A new comparison of DNA from modern canines and ancient fossils suggests that today's pets are descended from now-extinct populations of wolves in Europe.
They likely scavenged bones from scrap piles left behind by hunter-gatherers, say researchers in today's issue of the journal Science.
And the bolder the animals got, the more food they took, and the more loyal they became to humans, they say, adding this process of domestication likely began as many as 19,000 to 32,000 years ago.
"All modern dogs have a very close relationship to ancient dogs or wolves from Europe," says lead author Dr Olaf Thalmann, from the University of Turku in Finland.
The team analysed the mitochondrial DNA of 18 prehistoric canines -- eight dogs and 10 wolves -- and compared this to DNA from a comprehensive panel of 49 wolves and 77 dogs, including Basenji and Dingo, three recently published Chinese indigenous dogs and four coyotes.
The ancient samples came from Russia, Ukraine, Central Europe, the United States and Argentina, says Thalmann. Some were more than 30,000 years old. The modern DNA from dogs and wolves spanned the globe, from Israel to China, Sweden to Mexico.
They researchers found that the modern dogs' DNA was most closely related to either ancient European canines or modern European wolves.
"The oldest domesticated dog material came from Europe," says co-author Robert Wayne, a professor in the department of ecology and evolutionary biology at the University of California Los Angeles.
"It was an inescapable conclusion."
However, other researchers say the matter of who tamed dogs first and where it happened is far from settled.
A separate team of researchers published a study in Science in 2002, saying that modern dogs came from southern China.
"Our data points to origins in China and I am still pretty sure that is the place," says Dr Peter Savolainen, an associate professor at the Royal Institute of Technology in Sweden.
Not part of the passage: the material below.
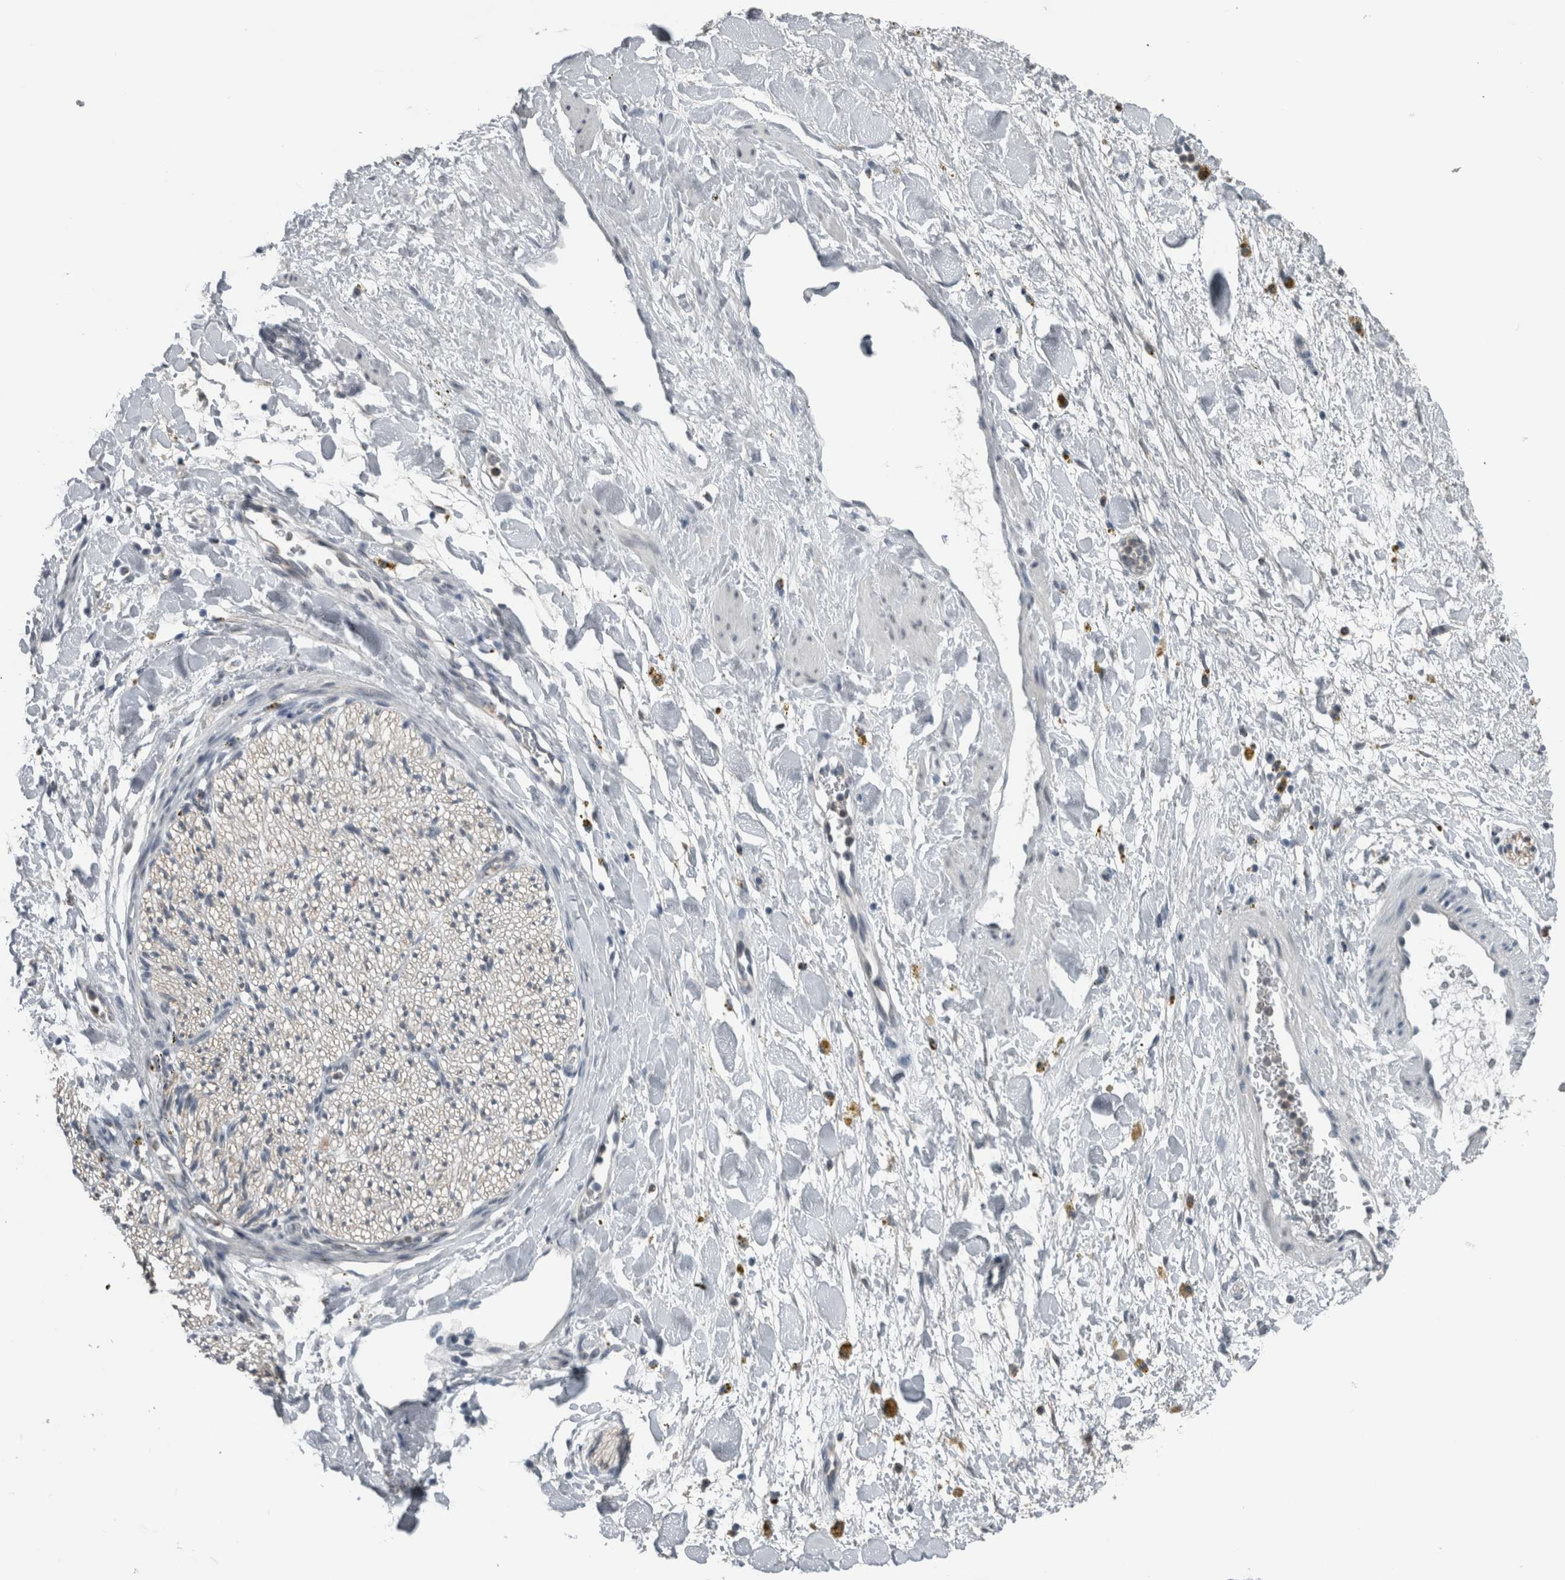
{"staining": {"intensity": "negative", "quantity": "none", "location": "none"}, "tissue": "adipose tissue", "cell_type": "Adipocytes", "image_type": "normal", "snomed": [{"axis": "morphology", "description": "Normal tissue, NOS"}, {"axis": "topography", "description": "Kidney"}, {"axis": "topography", "description": "Peripheral nerve tissue"}], "caption": "This is a image of IHC staining of benign adipose tissue, which shows no positivity in adipocytes.", "gene": "ACSF2", "patient": {"sex": "male", "age": 7}}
Savolainen says the study by Thalmann and colleagues lacks samples from important parts of the world -- namely the Middle East and China.
"If you are looking for the origins of dogs and you only have samples from Europe, then of course it must be Europe," he says.
Savolainen says that much like the "Out of Africa" theory that says humans originated in Africa and migrated elsewhere, dog history follows an "Out of south China" scheme.
"You see several branches that are unique among dogs in south China and you don't see them anywhere else," he says.
Asked about the criticism from China theorists, Thalmann countered that his team used more complete DNA sequencing and older samples that show Europe was indeed the place where it all began.
Still, the matter is far from settled, says Thalmann. More research in the years to come may reveal more on the topic, perhaps through the discovery of more fossils, or a more complete look at the genetic data.
In the meantime, most experts agree that early dogs became a part of human life long before the development of agriculture and farming societies.
Little is known about the people who domesticated them, or how they did it.
But Savolainen believes that wolves took the lead when it came to befriending humans, at least initially.
"They approached human camps and ate from the scrap heaps and those who dared come closer would get most of the food and they would have an evolutionary advantage," he says.
"So with each generation they would sort of tame themselves to get accustomed to humans. That is everybody's favorite theory, and I think it is a nice theory as well."
As some wolves relied less on killing prey and more on eating scraps, their snouts gradually grew shorter. They likely followed human groups whenever they picked up and moved camps.
Then, about 10,000 to 15,000 years ago, the closer friendship truly began.
"At some point, people and wolves really started interacting and humans took over the rest of the domestication process," says Savolainen.
Thalmann says his team's evidence suggests dogs likely accompanied European explorers to the New World.